■ **Given request**
Repeat, without any change, everything from the line containing "scientific name: Amorpha paniculata" down to the last line of the rows below.

***** Data supplied *****

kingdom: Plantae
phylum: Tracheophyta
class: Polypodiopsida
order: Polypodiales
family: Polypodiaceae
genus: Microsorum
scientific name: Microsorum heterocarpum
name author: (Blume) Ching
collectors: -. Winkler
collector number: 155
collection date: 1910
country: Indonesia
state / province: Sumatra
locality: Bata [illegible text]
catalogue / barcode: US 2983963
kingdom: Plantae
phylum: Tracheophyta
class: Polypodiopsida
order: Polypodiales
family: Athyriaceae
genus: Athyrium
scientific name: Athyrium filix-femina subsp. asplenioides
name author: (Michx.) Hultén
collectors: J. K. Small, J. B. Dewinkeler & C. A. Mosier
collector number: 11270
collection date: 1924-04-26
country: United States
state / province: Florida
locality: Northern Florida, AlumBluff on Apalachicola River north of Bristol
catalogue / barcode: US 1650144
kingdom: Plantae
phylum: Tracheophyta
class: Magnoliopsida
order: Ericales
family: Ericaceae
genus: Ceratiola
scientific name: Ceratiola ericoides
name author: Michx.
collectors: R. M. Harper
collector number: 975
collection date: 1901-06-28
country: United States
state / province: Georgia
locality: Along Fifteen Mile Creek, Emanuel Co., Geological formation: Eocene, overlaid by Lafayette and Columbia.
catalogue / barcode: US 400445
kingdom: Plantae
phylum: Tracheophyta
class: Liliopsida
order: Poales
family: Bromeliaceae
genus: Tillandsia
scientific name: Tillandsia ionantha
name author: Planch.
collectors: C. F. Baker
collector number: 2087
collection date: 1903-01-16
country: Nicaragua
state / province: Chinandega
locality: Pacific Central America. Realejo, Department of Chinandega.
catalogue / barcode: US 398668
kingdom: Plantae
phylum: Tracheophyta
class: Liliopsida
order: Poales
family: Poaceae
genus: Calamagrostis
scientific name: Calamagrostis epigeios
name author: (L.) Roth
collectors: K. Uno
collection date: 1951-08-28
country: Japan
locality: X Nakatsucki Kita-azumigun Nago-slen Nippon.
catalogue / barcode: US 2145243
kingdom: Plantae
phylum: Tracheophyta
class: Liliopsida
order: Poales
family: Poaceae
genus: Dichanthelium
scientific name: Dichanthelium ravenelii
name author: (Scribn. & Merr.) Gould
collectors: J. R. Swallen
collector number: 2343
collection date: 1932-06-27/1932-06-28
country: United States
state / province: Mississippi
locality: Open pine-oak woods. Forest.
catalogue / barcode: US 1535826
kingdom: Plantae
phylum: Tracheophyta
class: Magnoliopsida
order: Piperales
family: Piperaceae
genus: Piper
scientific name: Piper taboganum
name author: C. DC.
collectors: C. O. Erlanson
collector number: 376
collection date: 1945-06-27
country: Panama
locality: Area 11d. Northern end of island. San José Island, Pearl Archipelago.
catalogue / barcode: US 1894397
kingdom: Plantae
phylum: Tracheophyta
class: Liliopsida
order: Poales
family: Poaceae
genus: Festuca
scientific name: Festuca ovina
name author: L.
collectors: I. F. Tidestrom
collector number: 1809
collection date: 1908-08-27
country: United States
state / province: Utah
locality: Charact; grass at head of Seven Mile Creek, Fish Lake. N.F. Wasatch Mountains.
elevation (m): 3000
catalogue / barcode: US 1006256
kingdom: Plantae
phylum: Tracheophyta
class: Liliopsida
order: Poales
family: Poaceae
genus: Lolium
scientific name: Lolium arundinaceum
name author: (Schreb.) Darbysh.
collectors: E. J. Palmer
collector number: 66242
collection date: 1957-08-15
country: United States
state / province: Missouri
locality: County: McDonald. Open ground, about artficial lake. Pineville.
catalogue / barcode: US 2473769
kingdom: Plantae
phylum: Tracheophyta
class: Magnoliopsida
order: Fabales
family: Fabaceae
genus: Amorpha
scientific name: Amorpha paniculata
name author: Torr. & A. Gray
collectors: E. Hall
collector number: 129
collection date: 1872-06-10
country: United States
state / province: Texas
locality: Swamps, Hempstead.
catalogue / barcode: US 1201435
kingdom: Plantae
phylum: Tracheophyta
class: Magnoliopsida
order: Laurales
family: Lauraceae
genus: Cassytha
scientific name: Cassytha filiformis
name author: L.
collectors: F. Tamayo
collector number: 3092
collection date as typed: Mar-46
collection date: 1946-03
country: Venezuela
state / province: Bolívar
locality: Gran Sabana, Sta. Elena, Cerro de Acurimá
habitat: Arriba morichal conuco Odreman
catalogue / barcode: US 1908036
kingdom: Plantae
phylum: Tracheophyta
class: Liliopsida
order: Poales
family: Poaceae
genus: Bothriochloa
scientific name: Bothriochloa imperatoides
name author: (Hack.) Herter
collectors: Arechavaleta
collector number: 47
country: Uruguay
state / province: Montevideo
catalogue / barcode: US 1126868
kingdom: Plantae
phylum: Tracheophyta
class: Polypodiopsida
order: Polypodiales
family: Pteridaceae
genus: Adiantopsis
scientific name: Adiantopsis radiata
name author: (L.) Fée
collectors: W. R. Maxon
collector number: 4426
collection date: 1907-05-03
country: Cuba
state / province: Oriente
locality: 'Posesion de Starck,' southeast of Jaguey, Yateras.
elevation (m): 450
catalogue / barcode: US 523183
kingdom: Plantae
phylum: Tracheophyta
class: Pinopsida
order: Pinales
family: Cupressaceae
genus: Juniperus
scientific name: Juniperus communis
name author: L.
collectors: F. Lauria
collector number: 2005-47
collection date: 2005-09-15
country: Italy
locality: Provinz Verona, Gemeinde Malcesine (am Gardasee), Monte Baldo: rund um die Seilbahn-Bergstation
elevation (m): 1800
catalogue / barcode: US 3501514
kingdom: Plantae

*****

■ **Answer to the exercise**
scientific name: Amorpha paniculata
name author: Torr. & A. Gray
collectors: E. Hall
collector number: 129
collection date: 1872-06-10
country: United States
state / province: Texas
locality: Swamps, Hempstead.
catalogue / barcode: US 1201435
kingdom: Plantae
phylum: Tracheophyta
class: Magnoliopsida
order: Laurales
family: Lauraceae
genus: Cassytha
scientific name: Cassytha filiformis
name author: L.
collectors: F. Tamayo
collector number: 3092
collection date as typed: Mar-46
collection date: 1946-03
country: Venezuela
state / province: Bolívar
locality: Gran Sabana, Sta. Elena, Cerro de Acurimá
habitat: Arriba morichal conuco Odreman
catalogue / barcode: US 1908036
kingdom: Plantae
phylum: Tracheophyta
class: Liliopsida
order: Poales
family: Poaceae
genus: Bothriochloa
scientific name: Bothriochloa imperatoides
name author: (Hack.) Herter
collectors: Arechavaleta
collector number: 47
country: Uruguay
state / province: Montevideo
catalogue / barcode: US 1126868
kingdom: Plantae
phylum: Tracheophyta
class: Polypodiopsida
order: Polypodiales
family: Pteridaceae
genus: Adiantopsis
scientific name: Adiantopsis radiata
name author: (L.) Fée
collectors: W. R. Maxon
collector number: 4426
collection date: 1907-05-03
country: Cuba
state / province: Oriente
locality: 'Posesion de Starck,' southeast of Jaguey, Yateras.
elevation (m): 450
catalogue / barcode: US 523183
kingdom: Plantae
phylum: Tracheophyta
class: Pinopsida
order: Pinales
family: Cupressaceae
genus: Juniperus
scientific name: Juniperus communis
name author: L.
collectors: F. Lauria
collector number: 2005-47
collection date: 2005-09-15
country: Italy
locality: Provinz Verona, Gemeinde Malcesine (am Gardasee), Monte Baldo: rund um die Seilbahn-Bergstation
elevation (m): 1800
catalogue / barcode: US 3501514
kingdom: Plantae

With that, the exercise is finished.